The more we talk about it, the angrier people get. That's truly the only reason to even have a conversation about my ancestors I never met owning your ancestors you never met. Things have gotten substantially worse in the last 16 years, not better, and that's because we've been using a spotlight to point out how different everyone is from each other. It's literally counterintuitive.
> The more we talk about it, the angrier people get. That's truly the only reason to even have a conversation about my ancestors I never met owning your ancestors you never met.
Maybe the "statute of limitations" for these things should be long - not to mention the idea that racism wasn't magically fixed by ending slavery and the "owning" you mention. You don't think anyone was actively racist and causing harm 10 years ago? 20 years ago? 50? So if person Y's grandparent was harmed by, say, person X's racist grandparent in the 1950s, and that caused person Y's family to suffer for generations compared to what likely would've happened otherwise, and that's leading to ongoing societal harms, it could be legitimate public policy interest to try to even out opportunity.
Of course, this hasn't actually changed in the last few decades - terms like "equal opportunity" and "affirimative action" have those words in their very name.
But certain interests have made very successful pushes in the past few decades to brand policies under those umbrellas as "actually the real racism", or paint everyone supporting them as "actually trying to guarantee equality of outcome," while continuing to beat the very-old drum of "people being worse off implies worse ability, it's just science" which couples oh-so-very-nicely with the more active forms of denying people opportunity that hardly ended in the 1960s.
The last time slaves were held in the US was by Native Americans in 1865. The country was founded in 1776. That means in a country that is nearly 250 years old, we haven't owned slaves for more than 160 years, well over half the nation's entire existence.

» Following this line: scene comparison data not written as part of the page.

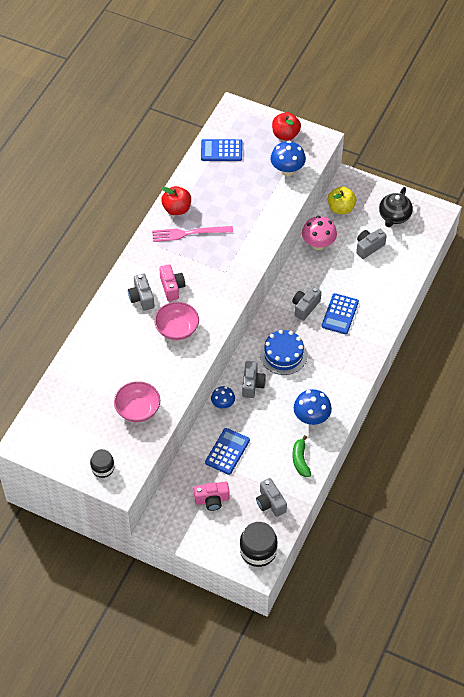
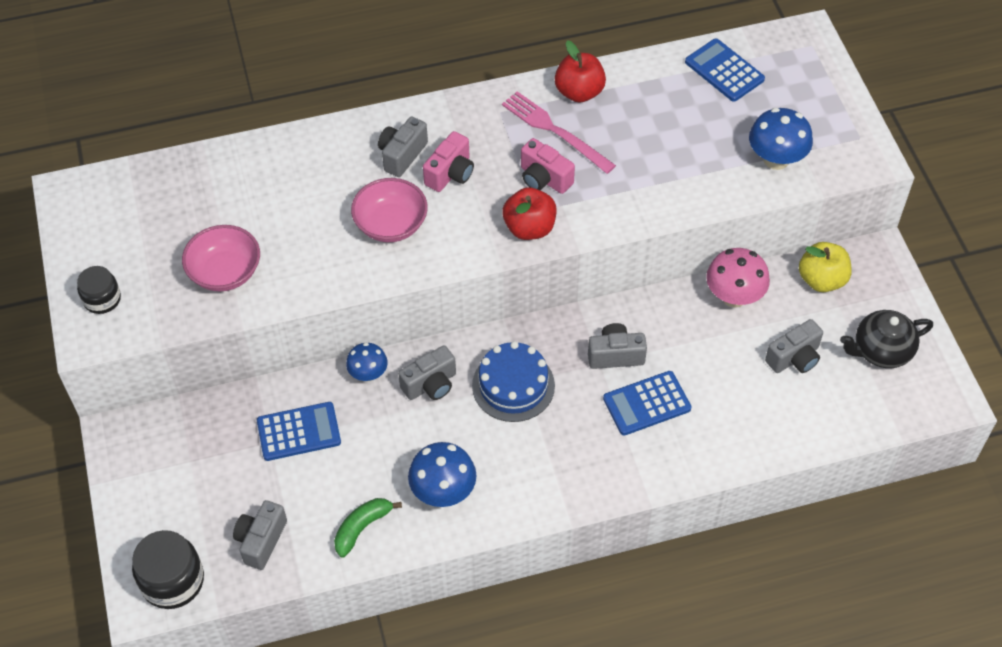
camera: 50 degrees right, 0 degrees up
(212, 500) = (207, 469): pink camera -> pink camera (544, 179)
(285, 135) = (831, 117): red apple -> red apple (529, 228)
(368, 247) = (794, 358): grey camera -> grey camera turned 135 degrees clockwise

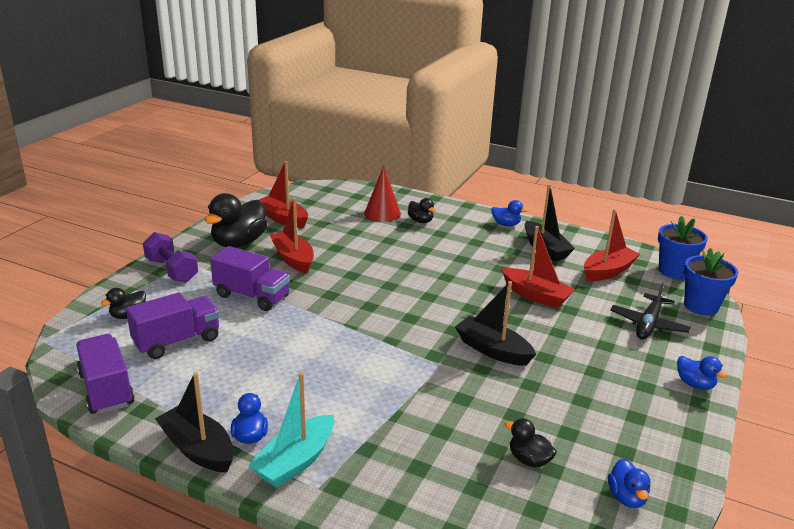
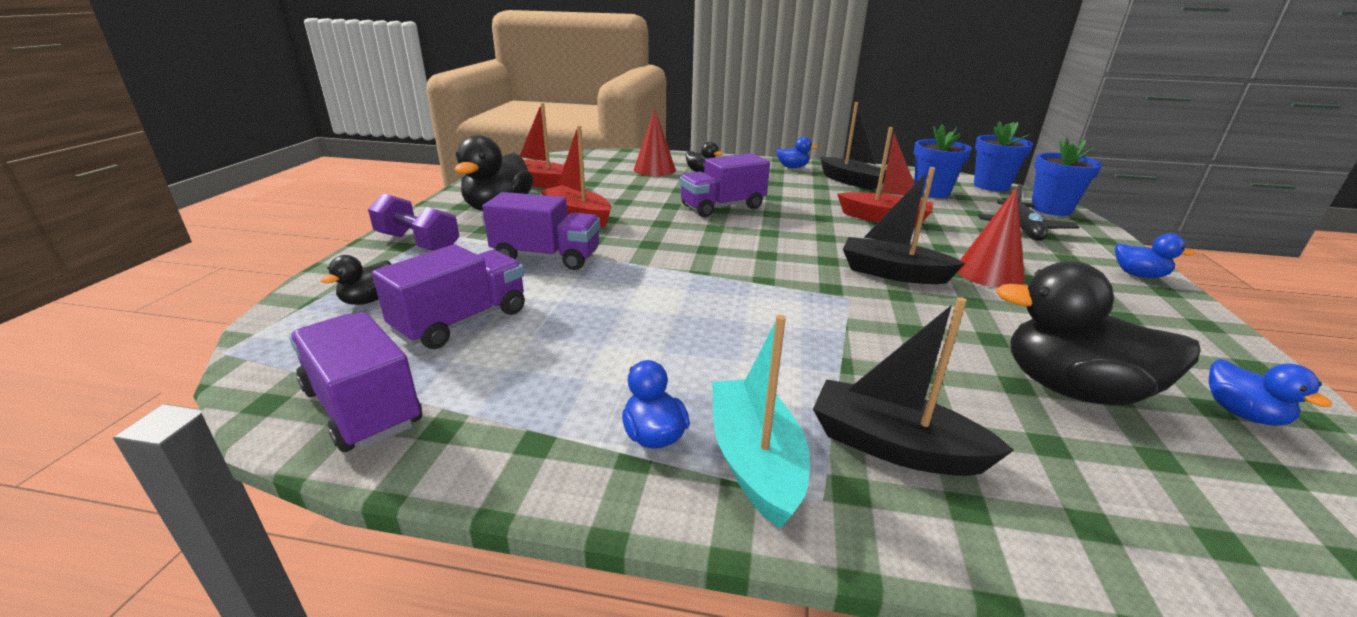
camera: 15 degrees left, 0 degrees up
(198, 449) = (574, 475): black boat -> black boat (894, 446)
(295, 461) = (755, 461): turquoise boat -> turquoise boat turned 150 degrees clockwise
(410, 264) = (722, 207): none -> purple truck
(529, 460) = (1072, 389): black duck -> black duck, size x1.99
(569, 362) = (989, 273): none -> red cone
(608, 271) = (931, 192): red boat -> blue flower pot

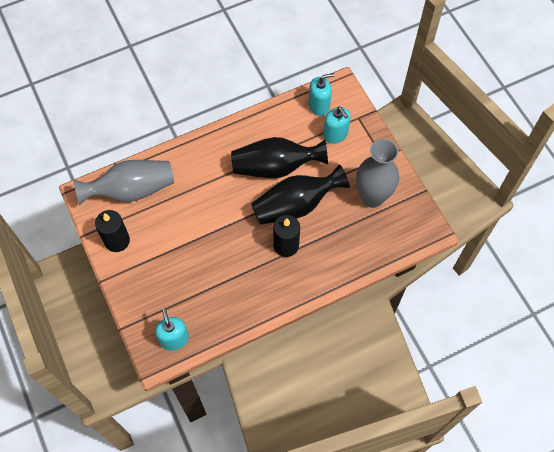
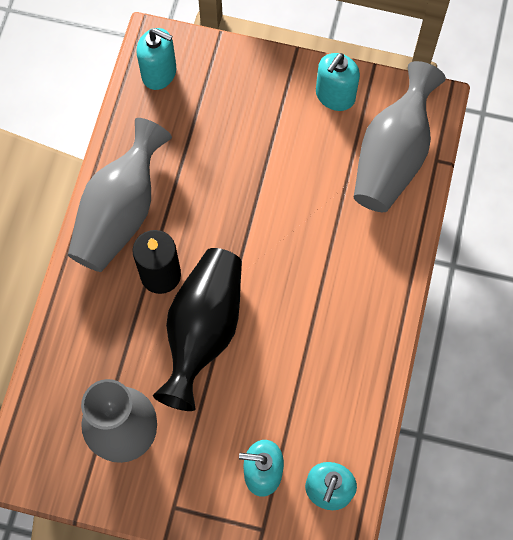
camera: 130 degrees right, 5 degrees up
(117, 240) = (335, 96): black candle -> turquoise soap dispenser
(271, 290) = (120, 213): none -> grey vase
(275, 167) = (280, 350): black vase -> none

No, we do not need a statute of limitations that encompasses generations for the sins of their fathers.
In fact, how far back do you even take this? Should we also hold the people of the modern-day Republic of Benin responsible for what their ancestors, the Kingdom of Dahomey, did, which was abducting and selling their African brothers for a bit of cash?
To address your other point, if my grandfather did something to hurt your grandfather in the 1950s, and it's been 70+ years and the only thing your family has figured out how to do since then is complain about how some guy was mean to your ancestor that one time, and that life is so unfair and you're so oppressed because of it, the issue may not be my grandfather, it may just be your family and their victimhood mindset. It feels good to "be oppressed" and have personal responsibility taken away, because when it's always someone else's fault, it can never be yours.

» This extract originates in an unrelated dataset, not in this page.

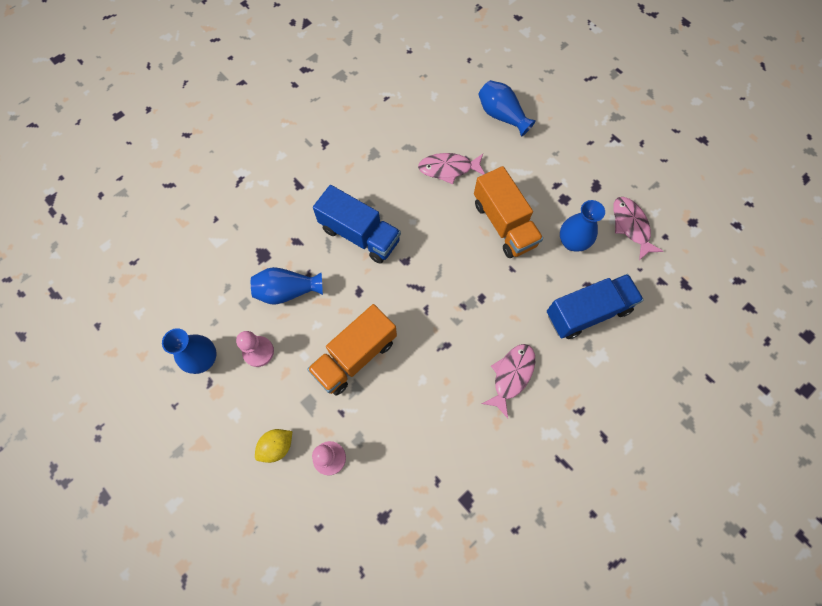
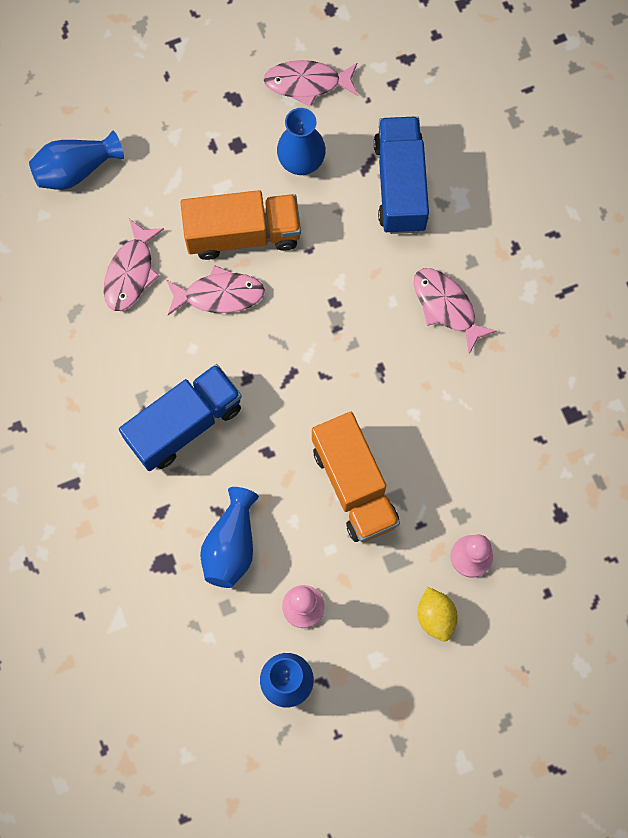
camera: 70 degrees left, 5 degrees up
(456, 224) = (219, 295): none -> pink fish

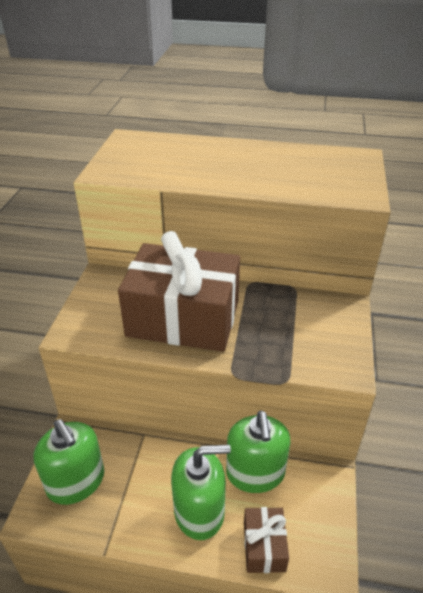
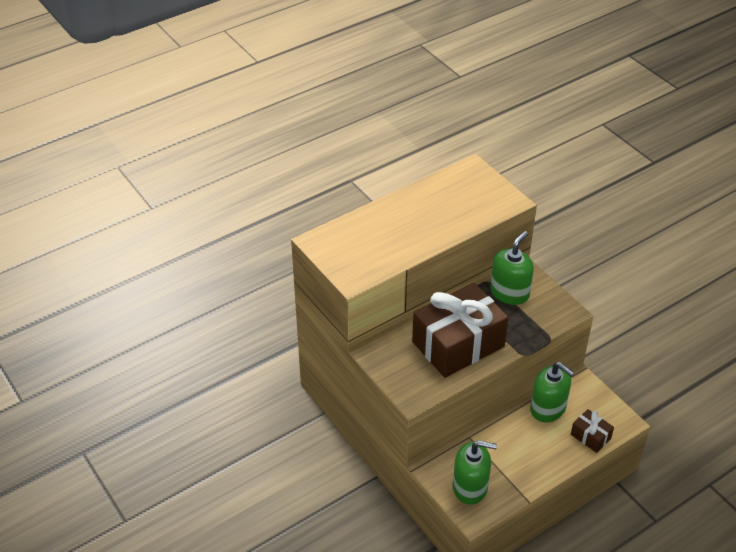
camera: 45 degrees left, 5 degrees up
(199, 511) = (545, 447): green soap dispenser -> green soap dispenser (509, 293)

> I was giving a lecture on genealogy and reparations in Amite, Louisiana, when I met Mae Louise Walls Miller. Mae walked in after the lecture was over, demanding to speak with me. She walked up, looked me in the eye, and stated, “I didn’t get my freedom until 1963.”
That's awful that happened to those people, but this doesn't really serve the point imo, as this was already illegal by then. They even said that people hearing their story suggested they should've gone to the police for help, but the land was too large for them to escape.
Even today, there's plenty of forced labor and sex slaves that exist in the USA. That doesn't mean it's an active systemic issue of oppression, it just means that bad people do bad things when they can get away with it, in spite of a system to stop it.
We shouldn't hold people who didn't do bad things accountable for the actions of people who have done bad things. I don't think that's a radical idea.
The problem comes when it’s the ONLY topic of discussion. Inflation is only relevant in how it impacts minorities. COVID is only relevant as it impacts minorities. Climate change is only relevant as it impacts minorities. Quality of schools is only relevant as it impacts minorities.
When it’s your only lens, it can distort your views, and in the case of NPR, caused them to get some stories wrong. Which then destroys your credibility which is really the only currency a journalist has.